Couples therapists are unlikely to approve of Burlingame’s method. A marriage is the creation of two responsible parties, but the author’s initial assertion that the Lincoln marriage failed because the emotionally distant Abraham and the needy Mary were unsuited for each other quickly collapses under an avalanche of accusations against Mary. The reader learns that Mary was vain, snobbish and pretentious, that she tricked her husband into marriage and then belittled him, that she gossiped, mistreated her servants, asked houseguests to do chores, was both a spendthrift and a pinchpenny, that she didn’t like pets, had delusions of political grandeur, didn’t respond to correspondence promptly, attended séances and sold the milk of the White House cows. The guiding spirit of this volume is Herndon, the Lincoln memorialist whose hatred of Mary was loud and passionate. He wrote of her, “After she got married she became Soured — got gross — became material — avaricious — insolent — mean — insulting — imperious; and a she-wolf.”

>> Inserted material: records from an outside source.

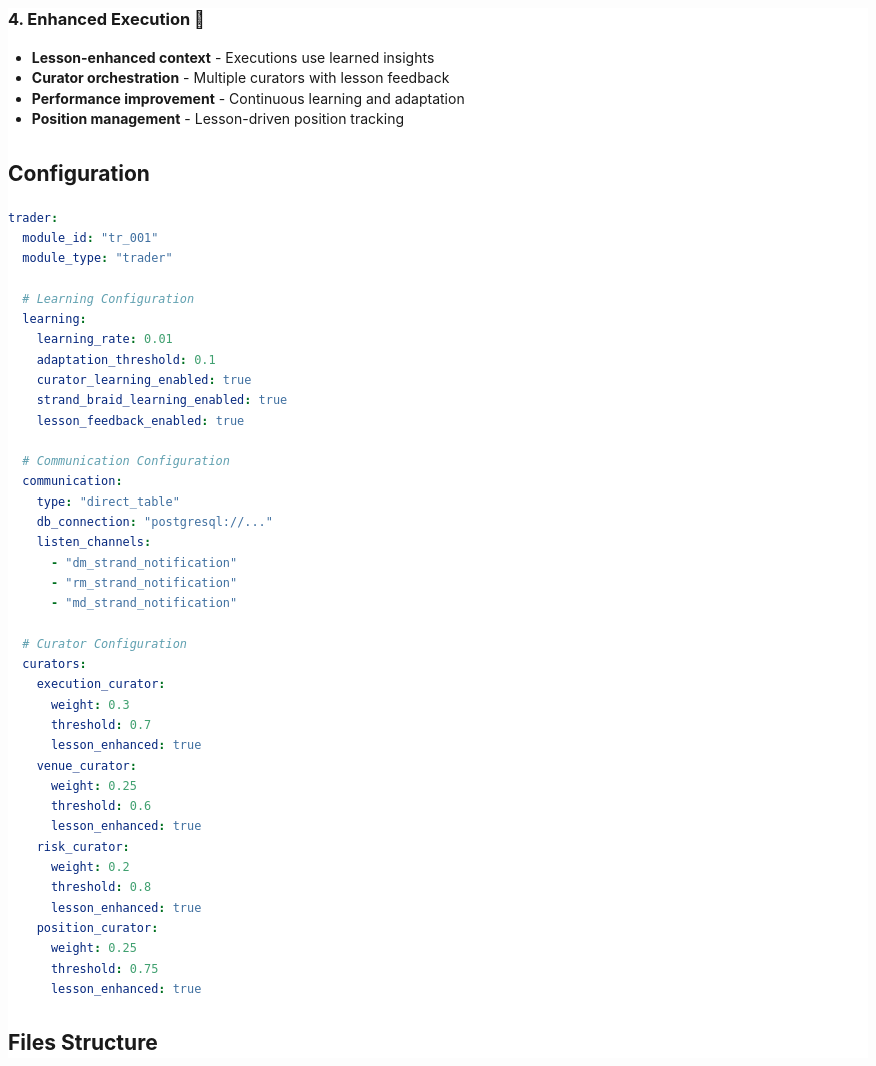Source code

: ### **4. Enhanced Execution** 🎯
- **Lesson-enhanced context** - Executions use learned insights
- **Curator orchestration** - Multiple curators with lesson feedback
- **Performance improvement** - Continuous learning and adaptation
- **Position management** - Lesson-driven position tracking

## Configuration

```yaml
trader:
  module_id: "tr_001"
  module_type: "trader"
  
  # Learning Configuration
  learning:
    learning_rate: 0.01
    adaptation_threshold: 0.1
    curator_learning_enabled: true
    strand_braid_learning_enabled: true
    lesson_feedback_enabled: true
    
  # Communication Configuration
  communication:
    type: "direct_table"
    db_connection: "postgresql://..."
    listen_channels:
      - "dm_strand_notification"
      - "rm_strand_notification"
      - "md_strand_notification"
    
  # Curator Configuration
  curators:
    execution_curator:
      weight: 0.3
      threshold: 0.7
      lesson_enhanced: true
    venue_curator:
      weight: 0.25
      threshold: 0.6
      lesson_enhanced: true
    risk_curator:
      weight: 0.2
      threshold: 0.8
      lesson_enhanced: true
    position_curator:
      weight: 0.25
      threshold: 0.75
      lesson_enhanced: true
```

## Files Structure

Burlingame might have interrogated Herndon’s objectivity, or expressed skepticism about the hearsay and rumors that underlie many of the accusations in this volume. Instead, he conjectures. An anonymous letter to the president accusing Mary of having an affair with a lobbyist named William S. Wood allows the author to infer that Abraham “might have had a possible adultery scandal in mind” when he reportedly expressed concern to Orville Browning about his wife disgracing him. A paragraph later, Burlingame asserts, on equally questionable grounds, that “Mrs. Lincoln may have been unfaithful with others as well as with Wood,” without having established the truth of the Wood affair.

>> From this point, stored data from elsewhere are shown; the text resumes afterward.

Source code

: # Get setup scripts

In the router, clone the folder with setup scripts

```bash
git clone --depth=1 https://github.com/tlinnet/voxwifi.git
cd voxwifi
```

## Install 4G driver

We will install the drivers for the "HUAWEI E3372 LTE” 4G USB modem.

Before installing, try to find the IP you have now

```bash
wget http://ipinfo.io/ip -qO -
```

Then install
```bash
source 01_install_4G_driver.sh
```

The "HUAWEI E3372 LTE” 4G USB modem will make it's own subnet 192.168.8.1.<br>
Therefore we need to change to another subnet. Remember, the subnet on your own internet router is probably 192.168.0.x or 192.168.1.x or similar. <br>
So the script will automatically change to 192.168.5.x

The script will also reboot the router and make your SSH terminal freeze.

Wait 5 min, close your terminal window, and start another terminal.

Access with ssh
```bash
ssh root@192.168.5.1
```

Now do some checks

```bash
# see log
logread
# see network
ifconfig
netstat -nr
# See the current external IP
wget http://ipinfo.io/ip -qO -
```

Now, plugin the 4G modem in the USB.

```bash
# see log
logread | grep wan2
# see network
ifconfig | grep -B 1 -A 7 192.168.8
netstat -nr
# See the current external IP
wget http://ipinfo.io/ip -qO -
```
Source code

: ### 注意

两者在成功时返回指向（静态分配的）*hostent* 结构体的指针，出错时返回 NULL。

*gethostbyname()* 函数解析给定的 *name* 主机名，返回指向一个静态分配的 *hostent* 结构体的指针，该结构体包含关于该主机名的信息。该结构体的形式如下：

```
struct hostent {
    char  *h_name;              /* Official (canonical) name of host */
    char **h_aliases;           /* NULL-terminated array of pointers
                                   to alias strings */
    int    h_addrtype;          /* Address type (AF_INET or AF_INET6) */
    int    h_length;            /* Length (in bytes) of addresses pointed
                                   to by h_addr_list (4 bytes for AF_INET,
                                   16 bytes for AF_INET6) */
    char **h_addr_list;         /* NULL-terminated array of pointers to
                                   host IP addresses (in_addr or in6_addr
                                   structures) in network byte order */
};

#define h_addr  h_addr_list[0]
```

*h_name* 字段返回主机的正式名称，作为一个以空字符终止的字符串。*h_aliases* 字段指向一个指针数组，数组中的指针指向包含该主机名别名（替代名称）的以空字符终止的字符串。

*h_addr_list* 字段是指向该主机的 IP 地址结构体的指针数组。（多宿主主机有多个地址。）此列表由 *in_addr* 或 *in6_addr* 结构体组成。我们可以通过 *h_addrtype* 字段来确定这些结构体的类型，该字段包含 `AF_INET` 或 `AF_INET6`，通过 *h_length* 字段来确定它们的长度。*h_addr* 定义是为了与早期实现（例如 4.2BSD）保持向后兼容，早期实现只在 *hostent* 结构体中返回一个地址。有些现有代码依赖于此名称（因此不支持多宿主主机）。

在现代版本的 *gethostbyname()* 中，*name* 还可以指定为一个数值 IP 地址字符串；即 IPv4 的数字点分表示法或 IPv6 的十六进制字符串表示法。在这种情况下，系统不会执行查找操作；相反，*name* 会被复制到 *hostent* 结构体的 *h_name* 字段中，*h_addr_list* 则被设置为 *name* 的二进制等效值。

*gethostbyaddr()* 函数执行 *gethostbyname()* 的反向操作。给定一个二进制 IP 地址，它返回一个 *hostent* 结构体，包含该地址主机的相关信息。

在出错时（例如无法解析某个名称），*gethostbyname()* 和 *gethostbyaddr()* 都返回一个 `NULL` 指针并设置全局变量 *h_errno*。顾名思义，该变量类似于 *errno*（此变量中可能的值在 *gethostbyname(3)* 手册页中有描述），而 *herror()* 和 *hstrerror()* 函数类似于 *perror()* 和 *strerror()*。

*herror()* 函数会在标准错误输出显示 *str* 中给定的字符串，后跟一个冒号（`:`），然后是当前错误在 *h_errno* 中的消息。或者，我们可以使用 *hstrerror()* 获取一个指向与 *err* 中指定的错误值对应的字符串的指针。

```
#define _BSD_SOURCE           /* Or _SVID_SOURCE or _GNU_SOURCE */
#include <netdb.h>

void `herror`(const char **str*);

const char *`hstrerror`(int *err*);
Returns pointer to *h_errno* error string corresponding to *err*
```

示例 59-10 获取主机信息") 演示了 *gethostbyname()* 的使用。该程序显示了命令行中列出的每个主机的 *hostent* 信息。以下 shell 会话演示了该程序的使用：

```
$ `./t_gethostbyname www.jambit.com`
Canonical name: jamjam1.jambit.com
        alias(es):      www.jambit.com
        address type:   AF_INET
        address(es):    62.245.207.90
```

Primary caregivers will note how frequently Mary and Abraham are held to different standards. Mary is dismissed as a negligent mother when she entrusts a 6-year-old with the care of her baby. But Abraham is “not a good babysitter” when he ignores his screaming children and allows one to fall out of a wagon. Mary’s physical disciplining of her children receives censure, but when Abraham beats one of his sons an approving observer notes that he “corrected his child as a father ought to do.” After Burlingame has asserted that the first lady secured patronage appointments by lobbying her husband, he then qualifies his accusation with the note that “her voice counted for little except in relatively minor cases.” To admit that Mary had influence over her husband would open up the possibility that the Lincoln marriage was functional, that Abraham valued her opinion or that Mary’s claims to political power had a basis in fact.

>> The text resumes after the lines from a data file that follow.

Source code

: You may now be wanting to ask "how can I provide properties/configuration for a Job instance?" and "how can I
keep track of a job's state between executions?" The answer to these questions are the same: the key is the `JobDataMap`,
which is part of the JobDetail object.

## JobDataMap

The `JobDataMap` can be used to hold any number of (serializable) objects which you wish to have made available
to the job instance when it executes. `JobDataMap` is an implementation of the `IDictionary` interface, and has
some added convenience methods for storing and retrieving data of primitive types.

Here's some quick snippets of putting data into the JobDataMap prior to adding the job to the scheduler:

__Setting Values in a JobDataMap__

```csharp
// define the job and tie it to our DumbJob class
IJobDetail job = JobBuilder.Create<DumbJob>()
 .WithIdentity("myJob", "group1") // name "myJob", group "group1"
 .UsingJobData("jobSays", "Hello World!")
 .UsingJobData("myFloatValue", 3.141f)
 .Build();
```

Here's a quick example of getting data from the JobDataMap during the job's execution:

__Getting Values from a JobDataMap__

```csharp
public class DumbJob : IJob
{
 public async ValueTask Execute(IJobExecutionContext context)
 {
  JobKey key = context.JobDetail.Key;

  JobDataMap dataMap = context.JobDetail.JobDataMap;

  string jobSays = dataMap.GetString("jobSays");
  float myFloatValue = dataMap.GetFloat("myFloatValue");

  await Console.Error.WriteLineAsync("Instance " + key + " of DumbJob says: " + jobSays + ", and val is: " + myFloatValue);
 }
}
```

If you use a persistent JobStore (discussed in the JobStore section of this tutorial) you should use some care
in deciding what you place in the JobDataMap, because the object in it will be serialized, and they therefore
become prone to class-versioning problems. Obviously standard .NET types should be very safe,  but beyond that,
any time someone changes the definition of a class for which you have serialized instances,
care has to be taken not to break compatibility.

Burlingame goes so far as to assign Mary a certain culpability in her husband’s assassination. Her rude treatment of Julia Grant reportedly prevented Gen. Ulysses S. Grant from accompanying the first couple to Ford’s Theater on April 14, when John Wilkes Booth fired the fatal shot. Had Grant been there, Burlingame asserts, his “own self-protective instincts, honed by long battlefield experience, would have made it unlikely that Booth would have succeeded.” If “An American Marriage” is to be believed, Booth put the president out of his misery.

Amy S. Greenberg, a historian at Penn State University, is the author of “Lady First: The World of First Lady Sarah Polk.”